Gisteren bezochten Ann en ik de spraakmakende tentoonstelling gewijd aan Jan en Hubert van Eyck in het Museum voor Schone Kunsten in Gent.
De tentoonstelling is inderdaad de moeite waard. Het is een bad van pracht en praal waarin je terecht komt. Dankzij de gehandhaafde tijdsblokken was er nergens aandrang en kon ook Ann vanuit haar rolstoel alles rustig bekijken vanop de eerste rij. Sommige schilderijen moet je inderdaad van dichtbij kunnen bekijken gezien het kleine formaat ervan.
Vooral Jan van Eyck was een voortrekker en vernieuwer van de schilderkunst in zijn tijd. De details zijn overweldigend. Zijn portretten zijn verpletterend realistisch. Bij het zien van al dat moois bedenk je dan dat het grootste deel van zijn oeuvre verloren gegaan is.
Op de tentoonstelling was er ook werk van tijdgenoten, onder meer van Italiaanse meesters, te zien. Zonder meer, en dat niet uit patriottistische overwegingen, zijn ze allen de mindere van Jan van Eyck.

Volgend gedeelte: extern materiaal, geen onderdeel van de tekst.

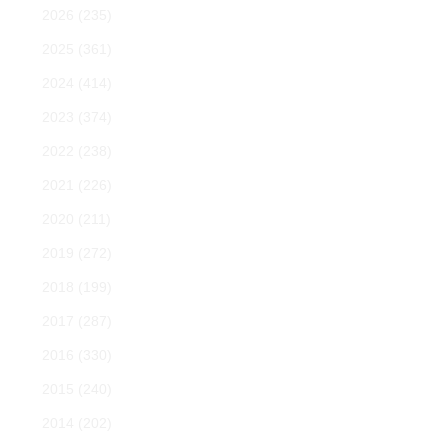
2026
(235)
2025
(361)
2024
(414)
2023
(374)
2022
(238)
2021
(226)
2020
(211)
2019
(272)
2018
(199)
2017
(287)
2016
(330)
2015
(240)
2014
(202)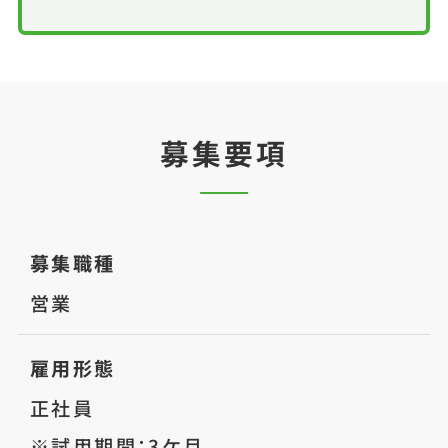
募集要項
募集職種
営業
雇用形態
正社員
※試用期間：3ケ月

Ons bezoek aan de museumwinkel was dan weer een teleurstelling. Zelf ben ik een liefhebber van mooie bladwijzers maar die waren er niet. Helemaal geen Van Eyck-bladwijzers. Dominius Lampsonius tekende een prachtig portret van Jan van Eyck. Het origineel ligt op de tentoonstelling maar een prentkaart was niet voorradig. Een misser.
Er waren heel wat voorzorgsmaatregelen tegen het coronavirus. Dagelijks bezoeken honderden mensen de tentoonstelling. Sinds vandaag is ze echter niet meer toegankelijk en dat voor onbepaalde tijd. Jammer voor al die mensen, onder wie vele niet-Vlamingen, die thans in de kou moeten staan.